Pressure on the economy from weakening demand on the back of U.S.-China trade tensions has taken a toll on domestic growth, and threatens to further squeeze margins of Japanese firms.

The standoff between Washington and Beijing – front and centre at the Group of 20 summit opening Friday in Osaka – has weighed on Chinese growth.

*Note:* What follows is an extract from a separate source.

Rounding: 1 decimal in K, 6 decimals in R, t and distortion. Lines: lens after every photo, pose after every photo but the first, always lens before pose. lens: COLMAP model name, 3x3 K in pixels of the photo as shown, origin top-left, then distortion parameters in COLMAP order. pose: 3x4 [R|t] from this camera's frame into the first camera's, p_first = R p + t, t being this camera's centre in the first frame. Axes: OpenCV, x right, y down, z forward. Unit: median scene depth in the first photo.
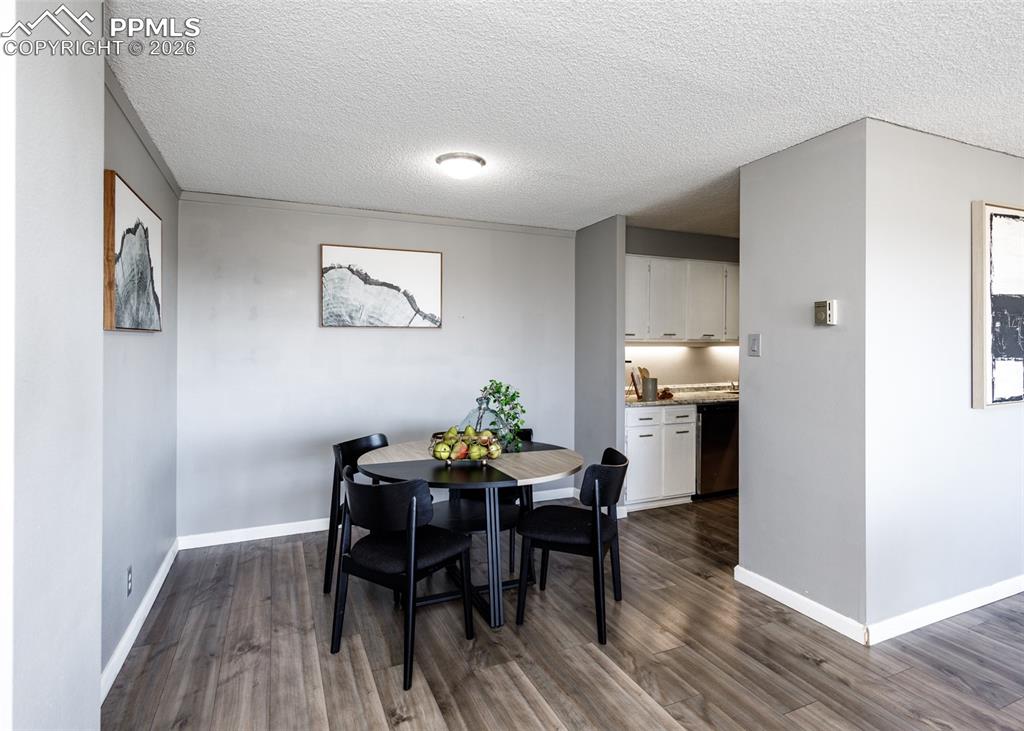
lens RADIAL K [[544.4, 0, 512.0], [0, 544.4, 365.5], [0, 0, 1]] dist [0.004182, 0.000050]
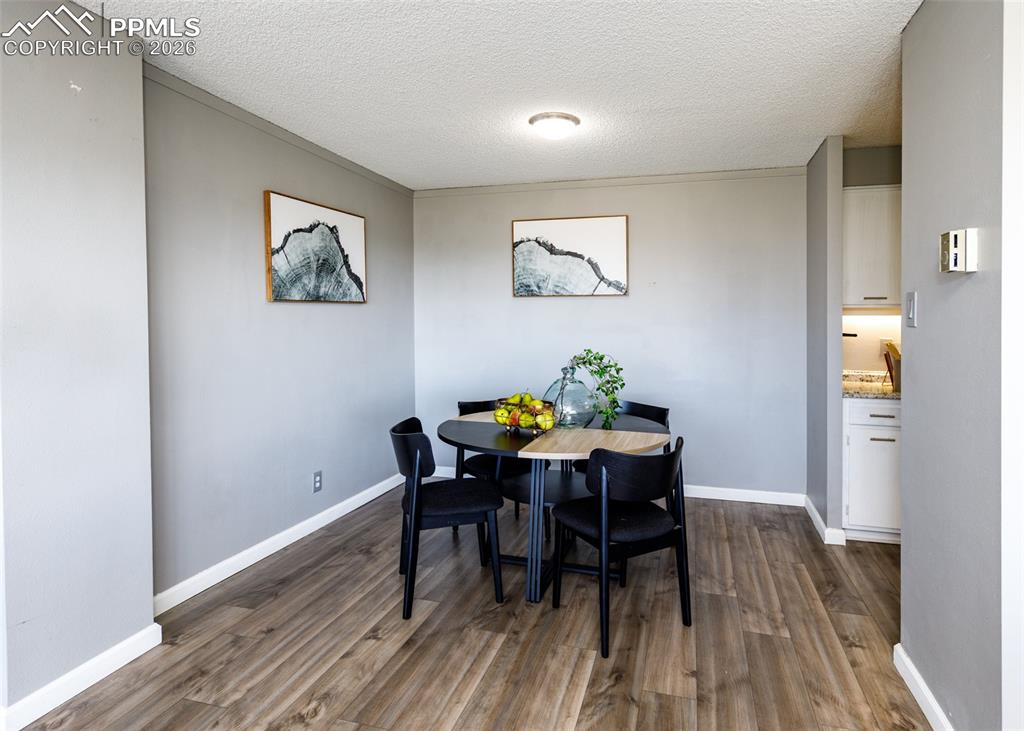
lens RADIAL K [[556.2, 0, 515.1], [0, 556.2, 349.9], [0, 0, 1]] dist [0.001775, 0.000340]
pose [[0.768526, 0.038632, -0.638651, 0.468828], [-0.024939, 0.999226, 0.030432, 0.001556], [0.639332, -0.007461, 0.768894, 0.183727]]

That, in turn, hurts Japan because many of its producers rely on selling heavy machinery and electronic parts to Chinese factories.

MOREBOJSTIMULUS?

The latest data comes as the Bank of Japan (BOJ) is considering ramping up stimulus as global trade and growth risks cloud the outlook for Japan’s export-reliant economy.

BOJ Deputy Governor Masazumi Wakatabe on Thursday warned of growing economic risks from the U.S.-China trade war, reinforcing market expectations the central bank’s next move could be for additional easing.

The BOJ kept monetary policy steady last week.

The central bank’s closely-watched “tankan” survey, due on Monday, is expected to show big manufacturers’ sentiment likely worsened to nearly three-year lows in the June quarter, in the wake of the demand slowdown at home and abroad.

Separate data on Friday showed Tokyo’s core consumer prices (CPI) index, which includes oil products but excludes fresh food prices, rose 0.9% in June from a year earlier, compared with a 1.1% increase in May.

The jobless rate stood steady at 2.4% in May, while the availability of jobs slipped, government data showed.

The jobs-to-applicants ratio fell to 1.62 in May, slightly down from April and the median estimate of 1.63.